The papers signing up to the editorial include The Guardian, El Pais, The Miami Herald, Le Monde, The Toronto Star, The Brunei Times and 50 others from countries including Rwanda, Tanzania and Bangladesh.
Ian Katz of the Guardian, who largely coordinated the editorial, says the purpose of the joint editorial is to show:
“if all of us who disagree about so much can agree on what must be done, then surely you can too…If the editorial lacks the detail that will have to be cracked over the next 14 days in Copenhagen, it should be a source of encouragement that such a diverse coalition was able to agree about so much – not least the precariousness of our situation, and the need for Copenhagen to deliver a full treaty by summer 2010 at the latest.”
The editorial says:
“Climate change has been caused over centuries, has consequences that will endure for all time and our prospects of taming it will be determined in the next 14 days. We call on the representatives of the 192 countries gathered in Copenhagen not to hesitate, not to fall into dispute, not to blame each other but to seize opportunity from the greatest modern failure of politics. This should not be a fight between the rich world and the poor world, or between east and west. Climate change affects everyone, and must be solved by everyone.
The science is complex but the facts are clear. The world needs to take steps to limit temperature rises to 2C, an aim that will require global emissions to peak and begin falling within the next 5-10 years. A bigger rise of 3-4C – the smallest increase we can prudently expect to follow inaction – would parch continents, turning farmland into desert. Half of all species could become extinct, untold millions of people would be displaced, whole nations drowned by the sea.
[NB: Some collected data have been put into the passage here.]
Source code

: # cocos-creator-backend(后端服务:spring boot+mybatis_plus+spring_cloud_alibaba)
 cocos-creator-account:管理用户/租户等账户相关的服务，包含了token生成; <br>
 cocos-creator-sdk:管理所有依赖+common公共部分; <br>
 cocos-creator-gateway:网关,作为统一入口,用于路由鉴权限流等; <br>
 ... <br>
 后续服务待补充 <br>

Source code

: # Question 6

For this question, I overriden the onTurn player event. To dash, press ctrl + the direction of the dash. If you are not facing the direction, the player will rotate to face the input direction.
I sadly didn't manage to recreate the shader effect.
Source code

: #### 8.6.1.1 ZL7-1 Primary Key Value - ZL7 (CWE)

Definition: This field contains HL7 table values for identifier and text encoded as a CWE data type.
The controversy over emails by British researchers that suggest they tried to suppress inconvenient data has muddied the waters but failed to dent the mass of evidence on which these predictions are based.”
It continues:
“Social justice demands that the industrialised world digs deep into its pockets and pledges cash to help poorer countries adapt to climate change, and clean technologies to enable them to grow economically without growing their emissions…The transformation will be costly, but many times less than the bill for bailing out global finance – and far less costly than the consequences of doing nothing.”